§ **Text excerpt**
━━━━━━━━━━━━━━━━━━━━

We were so lucky to have such an amazing team work with us on Reality Mine and it might sound overly sweet, but we really could not have made it without every single person who helped us. The hours were long, the conditions tough, but everyone really mucked in and made it work.

UKFR: And Jye, your chemistry with co-star Séan Browne is hugely compelling. How was it working with him and Nick?


J.F: Thank you, that’s very kind. Working with Séan was really enjoyable. He is an extremely talented guy and has a wonderful way of being present during every take. He is also a nice guy off camera and that made the whole experience even more enjoyable.

Nick is the best and I truly loved working with him. The funny thing is straight after I finished auditioning for the film I phoned my agent saying “it’s not going to happen” - during the casting Nick had asked me to read the scenes several times but each time completely different from the last, which was great, however I left the casting thinking “Damn. I’m just not what he is looking for” - so when I got the call saying it was going to happen I was a little surprised but knew instantly that Nick was going to be awesome to work with. On reflection, I suppose he was wanting to explore all the angles I could bring to Charlie and not just challenge me and my ideas of the character but also his own.

Nick had a very clear vision for his film from the start which always makes your job as the actor, fulfilling that vision, so much easier. Nick also generously allowed Séan and I to play with that fragile dynamic between both characters in the story during our rehearsals so when it came time to film we could really fly.

UKFR: Séan, how was it working with Nick?

S.B: Nick is that rare thing of being both a complete sweet-hearted lovely great fun guy, and a brilliant writer / director who has a very clear vision of the story he's trying to tell and the best ways to get that onto the screen, so it's always a total pleasure working with him. I almost wish I had some badass horror stories to share but he just makes it very comfortable and easy to do what he's employed you to bring to the table.


UKFR: Nick, how important was the casting? Were there elements specific to the characters that you were looking for?

━━━━━━━━━━━━━━━━━━━━

§ **Available data**
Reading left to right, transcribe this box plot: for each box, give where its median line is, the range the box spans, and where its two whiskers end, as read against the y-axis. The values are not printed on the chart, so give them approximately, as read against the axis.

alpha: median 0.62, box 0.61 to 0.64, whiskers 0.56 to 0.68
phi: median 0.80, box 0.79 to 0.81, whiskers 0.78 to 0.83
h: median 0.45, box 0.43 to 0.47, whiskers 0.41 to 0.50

━━━━━━━━━━━━━━━━━━━━

§ **Work task**
List every sentence ending in a question mark that UKFR says in the Reality Mine interview excerpt.

§ **Task result**
- How was it working with him and Nick?
- Séan, how was it working with Nick?
- Nick, how important was the casting?
- Were there elements specific to the characters that you were looking for?